PHASE ONE – Home away
It was a change of House for me, as my Home remained there where my Home was. My home stayed there where my home was. From the sinkable feeling at the Youth Hostels Bed to the almost open Space in our Hostel, we had settled, in fact, fast enough.
Hours were passing like minutes, yet there were times in the day when the moments would get stuck, to where I felt I belonged.
It was not the time of mobile phones; neither did we need nor did we have a phone at our den, we would go and queue up a PCO (Public Calling Booth) a post trunk call era, so to say.
There were some who would chat for long; there were some who would be very fast, like lightning and want to make a point that they made the fastest call of the day if not a year. Some would keep an eye on time meter, and some merely ignorant reader.
In the queue of calling booth, we would play guess games looking at the callers. Noticing varied emotions, notions, reactions, actions, perceptions that I cannot explain, unlike to today’s robotic standard screen gazing, like a seeker on a telescope until he has that eureka moment.
Our calls were precise, filled with excitement and a standard set of questions; the limited predictive discussion was the most lucid and fulfilling discourse of the day. My parents would ask those specific questions, my mother on how the food was and my father stay relaxed.
After my Virtual trip home, it was time to go for studies and sleep soon after. As a result of that call, my bed diffuse homely scent and my lullaby would get louder in my head; in fact, they had reappeared after more than a decade.
PHASE TWO – Home away from Home
Immediately after my marriage, we lived with my parents for a couple of days, soon to shift into our own home in a different city. These two houses are strikingly different from each other, while my parents’ home is brimming with energy my place in Delhi was like a plain-Jane studio.

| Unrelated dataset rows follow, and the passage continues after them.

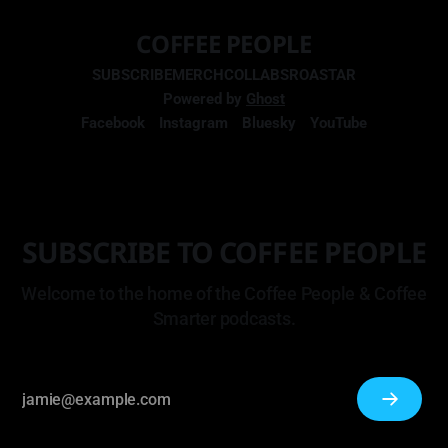
COFFEE PEOPLE
SUBSCRIBE
MERCH
COLLABS
ROASTAR
Powered by
Ghost
Facebook
Instagram
Bluesky
YouTube
SUBSCRIBE TO COFFEE PEOPLE
Welcome to the home of the Coffee People & Coffee
Smarter podcasts.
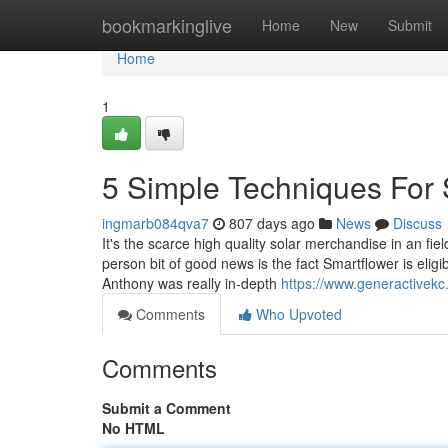
Home
bookmarkinglive
Home
New
Submit
Home
1
5 Simple Techniques For 
ingmarb084qva7
807 days ago
News
Discuss
It's the scarce high quality solar merchandise in an fie
person bit of good news is the fact Smartflower is eligi
Anthony was really in-depth
https://www.generactivek
Comments
Who Upvoted
Comments
Submit a Comment
No HTML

In fact, this studio turned out to be the best thing for my wife as it gave her along with me an opportunity to build things from scratch one by one over the days weeks and months to come.

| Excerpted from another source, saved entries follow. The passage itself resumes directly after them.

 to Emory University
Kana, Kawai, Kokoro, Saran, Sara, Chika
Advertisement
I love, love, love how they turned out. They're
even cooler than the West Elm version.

Everything had changed for her from the location, family, friends, routine overall lifestyle, and everything else about home its scent, vibration, and energy, the idea of settling in a pre-set home was not there, and that became a robust tool for getting settled with a full sense of ownership.
We were going sailing smoothly, and this happened as we plunged together to set up our Home piece by piece. For us, it is another Home, away from our warm parental dome.
PHASE THREE – Change of Address
After shifting nineteen houses in my life and eight post marriage, we were moving into what we could call our home, it was ours, bought after a long wait and we were excited, our parents were delighted.
Got involved in designing and minute details wanting to give it a warm, cosy feel, I ended up spending little over six months to get in shape, the day of Graha Pravesh and there was still last-minute finishing touches pending at some places. We chose to ignore them and got involved with the ceremony, guests and housewarming get together with family and close friends.
“The excitement of living in your own house is just a state of mind, more so when you have been living on lease all your life. It turns out, our life is indeed, a lease! “
Immediately, after shifting to my new house, I felt I didn’t belong here, and I wanted to remain flexible in choosing my work location and travel to see the world. I wanted to live in different places, in fact, many more I had lived in till date. Owning a House is nothing more than an orthodox way of looking at stability.
The house is nothing, and everything is home, and home does not ask ownership. It is where you live happily with your family, it’s where your heart is, it’s where you wish to move to, and it should not take away your freedom and mobility in the name of ownership.
Besides various things, your own house brings stability, but there is a trade-off, a silent one when you chose to ignore a lot of opportunities and occasions as we feel to belong to where our house is, ideally your home should belong to where your life is. It is nothing more than a change of address.